Shadow Backlog

ShadowBacklog

The team was under pressure to deliver a rewrite of the flagship product after having been handed an agressive delivery date. In spite of the Scrum board and other information radiators in their area, the Scrum Master had to deliver progress reports to the CEO every day. The company president and vice presidents attended sprint reviews and grilled the team whenever a story was not closed or sprint goal not met.

One could easily argue that a fixed scope and fixed delivery date is in no way agile – end of discussion – but this still happens in organizations that use (at least partially) agile practices leaving Scrum Masters to navigate choppy waters.

Of course the team developed some coping mechanisms, the most insidious of which was kicking the can down the road.

Whenever the team encountered unexpected complexity or scenarios when working on a story, they said “this wasn’t in the story that we planned, so let’s call the current story done so that our sprint metrics will look good and handle the extra stuff sometime later.” Everyone except for the Scrum Master was happy – for awhile. Team velocities looked good. Stories were being closed as planned. On the surface it looked like features were being completed. The teams were going to deliver on schedule. The Scrum Master knew deep down that they were either going to deliver late or deliver an application with enormous amounts of technical debt. She also knew that the organization could not handle to truth so she soldiered on.

Then the bubble burst. The collective “oh crap” moment happened when people realized that the system should be production-ready but was not. Some features were incomplete. Bugs were still there from parallel testing that had been performed months ago. There was no room in the time before the expected completion date to resolve all of the open issues. Market launch would be delayed.
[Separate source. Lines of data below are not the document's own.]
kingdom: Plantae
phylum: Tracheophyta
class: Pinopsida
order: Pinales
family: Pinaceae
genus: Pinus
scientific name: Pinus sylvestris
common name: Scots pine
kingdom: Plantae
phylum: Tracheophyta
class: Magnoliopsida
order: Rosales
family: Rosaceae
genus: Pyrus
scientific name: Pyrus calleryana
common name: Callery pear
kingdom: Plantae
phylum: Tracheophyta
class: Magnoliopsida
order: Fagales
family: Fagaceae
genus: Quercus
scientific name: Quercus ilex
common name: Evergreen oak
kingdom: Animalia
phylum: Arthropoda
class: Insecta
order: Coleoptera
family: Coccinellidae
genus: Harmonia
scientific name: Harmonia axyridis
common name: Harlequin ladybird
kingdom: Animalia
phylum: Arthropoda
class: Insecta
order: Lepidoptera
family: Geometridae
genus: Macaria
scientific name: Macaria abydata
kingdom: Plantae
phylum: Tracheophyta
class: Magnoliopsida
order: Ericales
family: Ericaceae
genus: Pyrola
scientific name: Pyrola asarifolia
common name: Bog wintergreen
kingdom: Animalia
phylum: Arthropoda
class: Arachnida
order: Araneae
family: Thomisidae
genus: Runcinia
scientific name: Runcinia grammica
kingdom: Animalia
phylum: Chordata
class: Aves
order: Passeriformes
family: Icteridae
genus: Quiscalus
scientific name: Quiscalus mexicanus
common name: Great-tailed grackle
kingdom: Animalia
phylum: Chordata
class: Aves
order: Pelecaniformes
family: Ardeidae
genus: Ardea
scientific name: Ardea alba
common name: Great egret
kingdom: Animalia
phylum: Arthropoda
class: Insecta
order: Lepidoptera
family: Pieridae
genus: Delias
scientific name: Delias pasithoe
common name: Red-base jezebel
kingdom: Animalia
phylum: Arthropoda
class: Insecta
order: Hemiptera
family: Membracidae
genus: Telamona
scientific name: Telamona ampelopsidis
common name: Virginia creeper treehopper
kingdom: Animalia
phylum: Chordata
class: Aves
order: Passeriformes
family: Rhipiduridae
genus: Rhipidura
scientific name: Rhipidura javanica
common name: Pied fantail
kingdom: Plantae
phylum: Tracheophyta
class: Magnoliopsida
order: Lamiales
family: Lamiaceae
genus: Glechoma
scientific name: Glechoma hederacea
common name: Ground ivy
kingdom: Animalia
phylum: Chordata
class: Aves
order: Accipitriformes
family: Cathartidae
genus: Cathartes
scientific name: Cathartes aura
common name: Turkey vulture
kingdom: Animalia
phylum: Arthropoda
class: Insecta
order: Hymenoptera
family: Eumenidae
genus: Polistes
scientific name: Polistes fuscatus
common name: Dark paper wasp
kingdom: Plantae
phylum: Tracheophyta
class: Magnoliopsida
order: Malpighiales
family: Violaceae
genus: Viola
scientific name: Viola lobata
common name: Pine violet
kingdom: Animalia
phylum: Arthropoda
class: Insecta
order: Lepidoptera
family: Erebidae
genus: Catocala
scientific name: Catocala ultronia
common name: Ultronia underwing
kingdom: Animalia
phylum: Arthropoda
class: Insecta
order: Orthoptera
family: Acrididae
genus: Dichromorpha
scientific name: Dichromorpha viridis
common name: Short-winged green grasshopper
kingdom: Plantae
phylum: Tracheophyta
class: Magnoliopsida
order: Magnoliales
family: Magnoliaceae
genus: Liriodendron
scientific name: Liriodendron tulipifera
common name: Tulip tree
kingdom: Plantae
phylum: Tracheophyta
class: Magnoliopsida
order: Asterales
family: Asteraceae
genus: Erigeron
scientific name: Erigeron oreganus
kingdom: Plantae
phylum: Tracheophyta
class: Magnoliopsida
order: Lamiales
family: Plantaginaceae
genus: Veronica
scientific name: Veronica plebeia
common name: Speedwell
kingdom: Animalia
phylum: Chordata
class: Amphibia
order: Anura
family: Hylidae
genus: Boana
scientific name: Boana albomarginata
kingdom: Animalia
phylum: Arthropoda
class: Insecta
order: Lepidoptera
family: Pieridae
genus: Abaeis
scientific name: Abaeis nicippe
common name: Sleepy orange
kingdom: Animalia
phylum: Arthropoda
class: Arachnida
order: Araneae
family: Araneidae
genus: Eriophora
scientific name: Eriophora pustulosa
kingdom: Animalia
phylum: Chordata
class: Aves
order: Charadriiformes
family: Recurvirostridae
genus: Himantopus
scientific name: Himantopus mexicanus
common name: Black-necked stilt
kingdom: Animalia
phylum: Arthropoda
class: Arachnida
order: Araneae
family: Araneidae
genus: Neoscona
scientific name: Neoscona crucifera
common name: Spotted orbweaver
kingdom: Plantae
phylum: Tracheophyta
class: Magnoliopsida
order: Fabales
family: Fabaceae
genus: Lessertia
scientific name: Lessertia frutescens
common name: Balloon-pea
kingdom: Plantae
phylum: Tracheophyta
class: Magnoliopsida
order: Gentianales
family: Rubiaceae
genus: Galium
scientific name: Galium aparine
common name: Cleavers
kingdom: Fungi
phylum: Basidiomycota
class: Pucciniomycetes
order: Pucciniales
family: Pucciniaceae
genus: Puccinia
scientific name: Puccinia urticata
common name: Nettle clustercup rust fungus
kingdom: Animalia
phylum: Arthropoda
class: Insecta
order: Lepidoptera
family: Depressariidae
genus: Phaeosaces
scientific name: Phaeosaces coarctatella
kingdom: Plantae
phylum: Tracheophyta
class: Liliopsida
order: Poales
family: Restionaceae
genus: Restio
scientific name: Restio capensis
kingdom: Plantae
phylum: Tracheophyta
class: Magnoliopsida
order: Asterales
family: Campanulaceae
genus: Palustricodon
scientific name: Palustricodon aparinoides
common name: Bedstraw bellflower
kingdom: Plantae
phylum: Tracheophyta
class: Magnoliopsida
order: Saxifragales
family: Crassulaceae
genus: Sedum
The ‘shadow backlog’ existed in the developers’ minds and in the list of open defects that were logged elsewhere from ongoing user testing. There were no product backlog items for them and no sprints in the release plan for addressing them.

Reflections:
– Make sure that all remaining work is visible. Create backlog items for stories, technical debt, and bugs. The backlog consists of Product Backlog Items (PBIs), not just user stories.
– Get user feedback during the sprint to avoid surprises later. Ideally users are integrated into the process via acceptance test driven development (ATDD). At a minimum they have an opportunity to see stories in action and provide feedback in the sprint. Any feedback and new ideas that cannot be incorporated during the sprint should be captured as real backlog items and sized/prioritized.
– Don’t be afraid to keep a story open if it was more difficult or took longer than expected when sprint planning was originally done. Better to take a little heat now rather than have the bubble burst later.
– Avoid ‘bucket stories’ near the end of a release that become a dumping ground for stuff that did not get completed in the sprints. Bucket stories can quickly grow exponentially and delay the release.